Set task:
Reproduce the rows below word for word, but leave out the pictures.
========================================
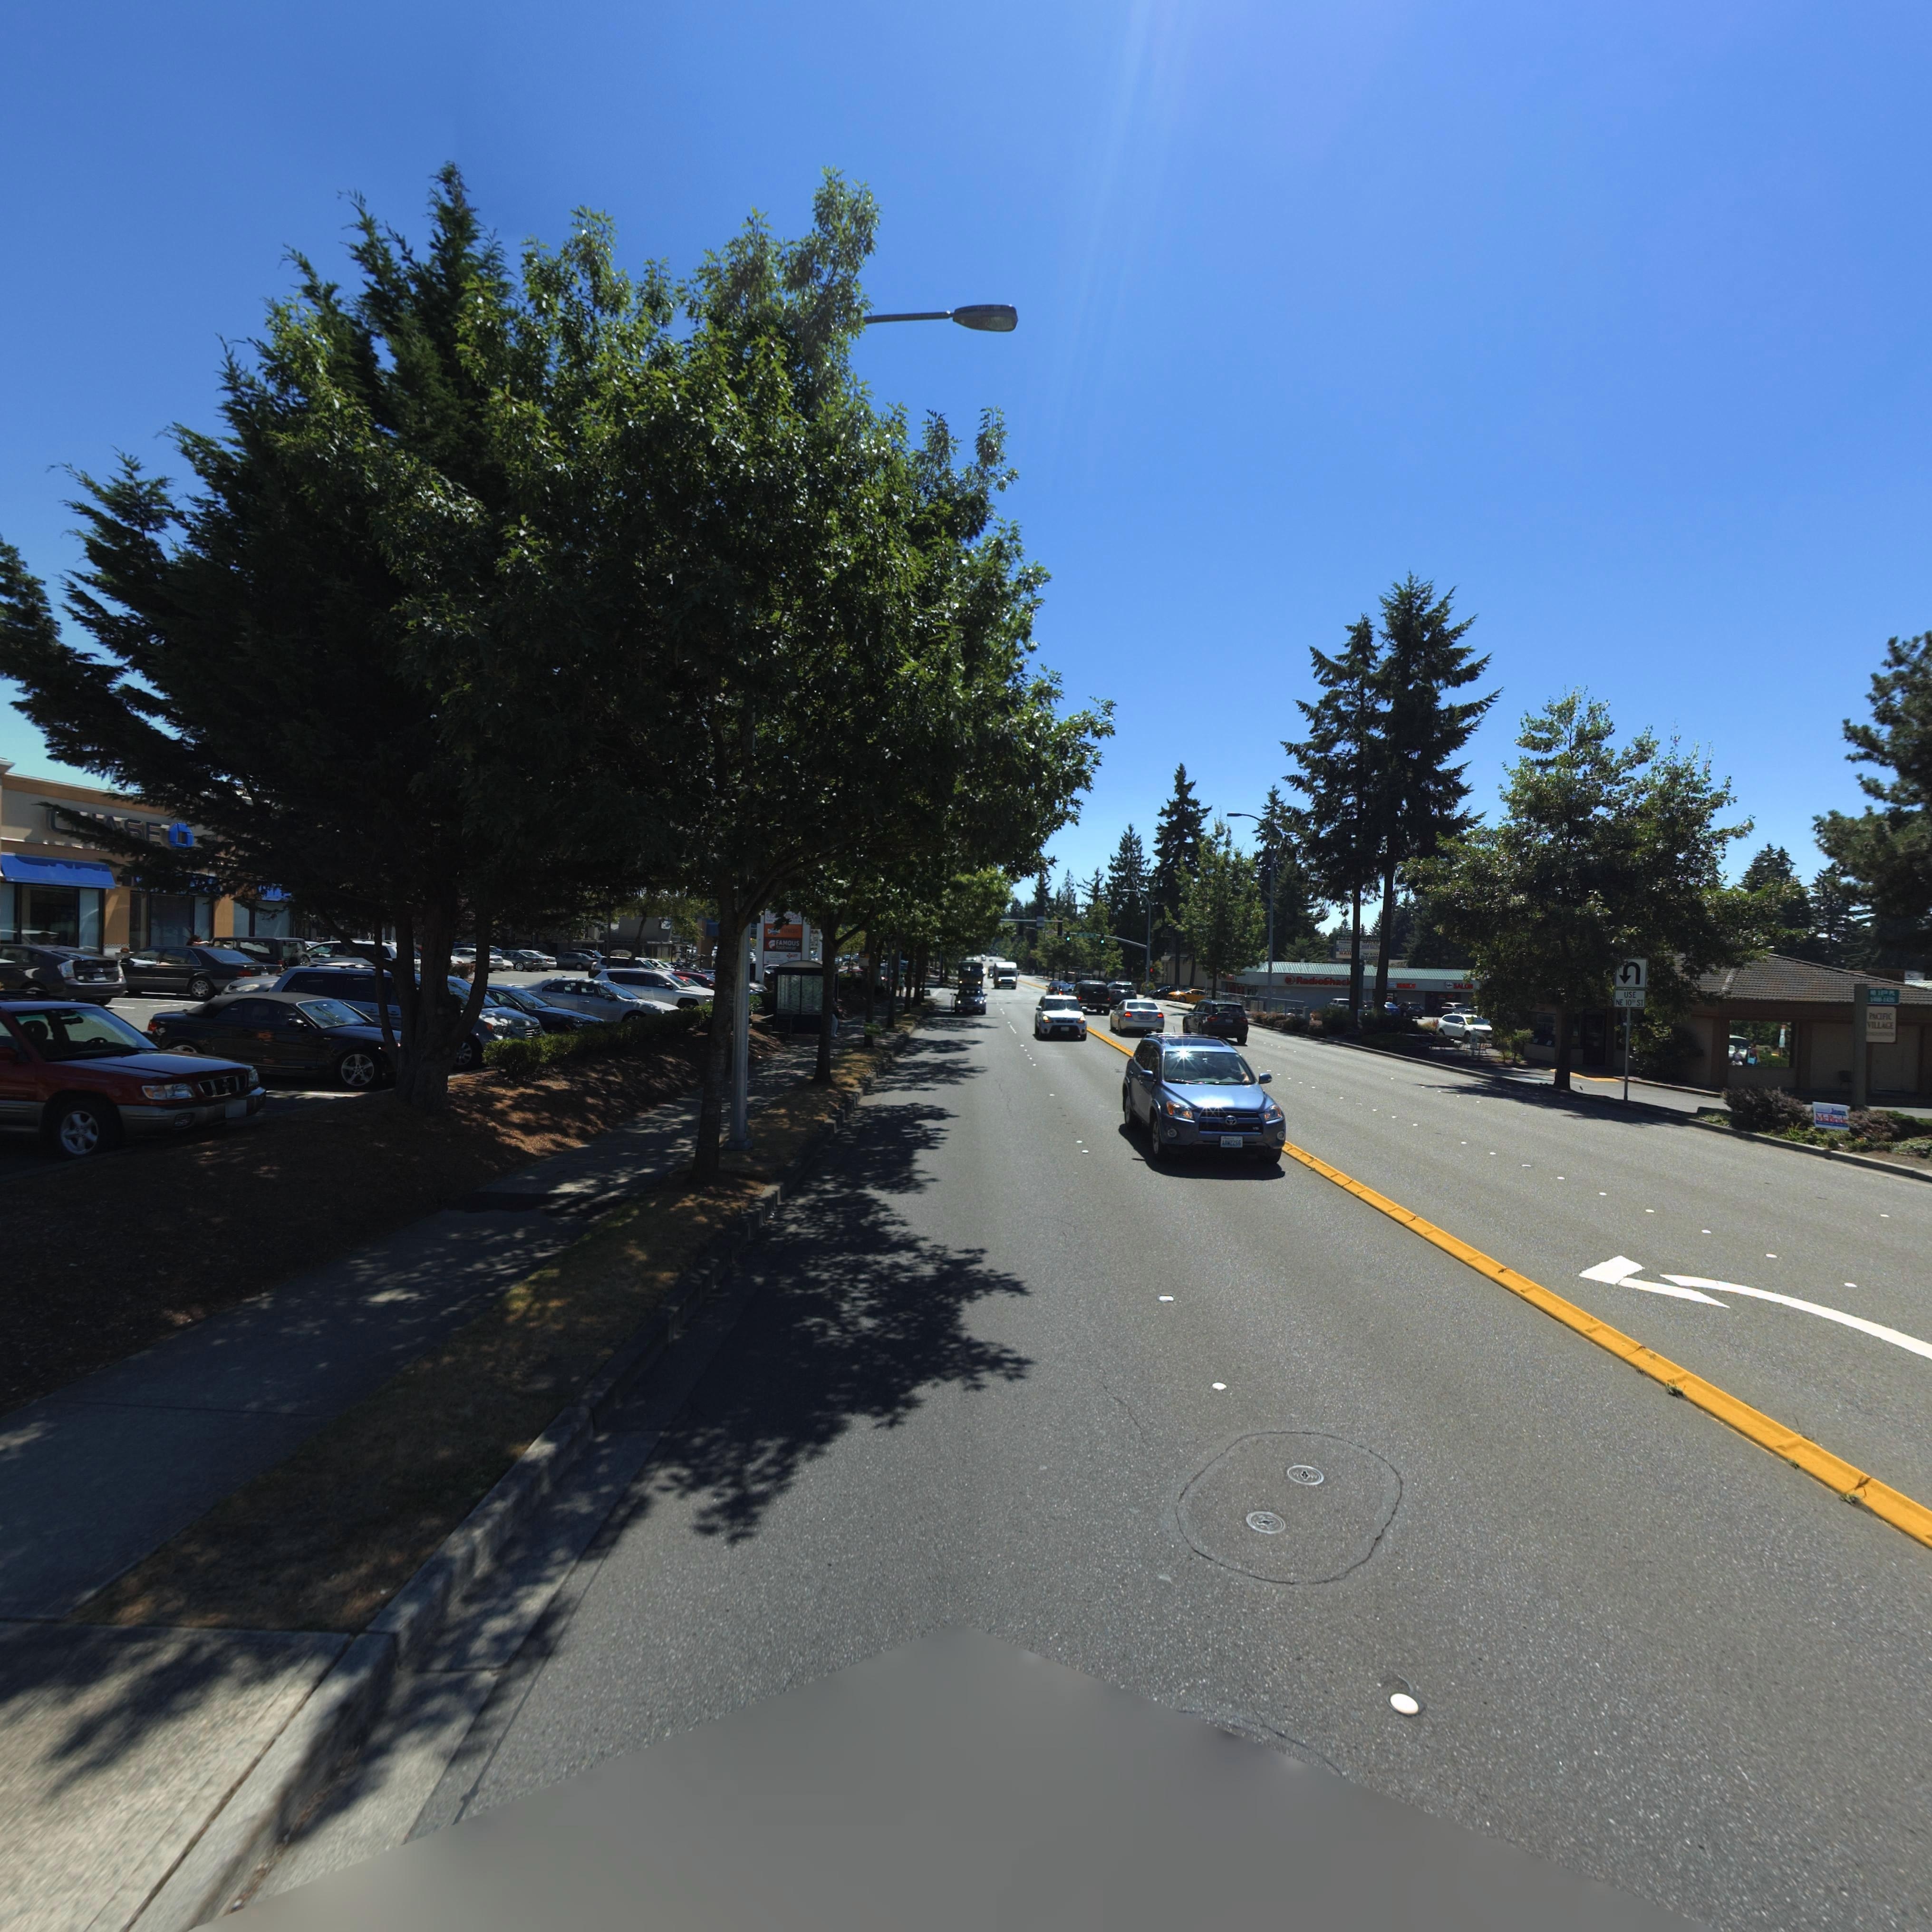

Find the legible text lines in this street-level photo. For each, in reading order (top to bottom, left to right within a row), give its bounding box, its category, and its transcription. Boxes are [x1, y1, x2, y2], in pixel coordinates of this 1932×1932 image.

[775, 938, 800, 947] BusinessName: FAMOUS
[1362, 941, 1380, 944] BusinessName: SPICED
[1296, 976, 1346, 986] BusinessName: RadioShac
[1615, 998, 1644, 1006] StreetName: NE 10th ST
========================================
Complete response:
Find the legible text lines in this street-level photo. For each, in reading order (top to bottom, left to right within a row), give its bounding box, its category, and its transcription. Boxes are [x1, y1, x2, y2], in pixel coordinates of this 1932×1932 image.

[775, 938, 800, 947] BusinessName: FAMOUS
[1362, 941, 1380, 944] BusinessName: SPICED
[1296, 976, 1346, 986] BusinessName: RadioShac
[1615, 998, 1644, 1006] StreetName: NE 10th ST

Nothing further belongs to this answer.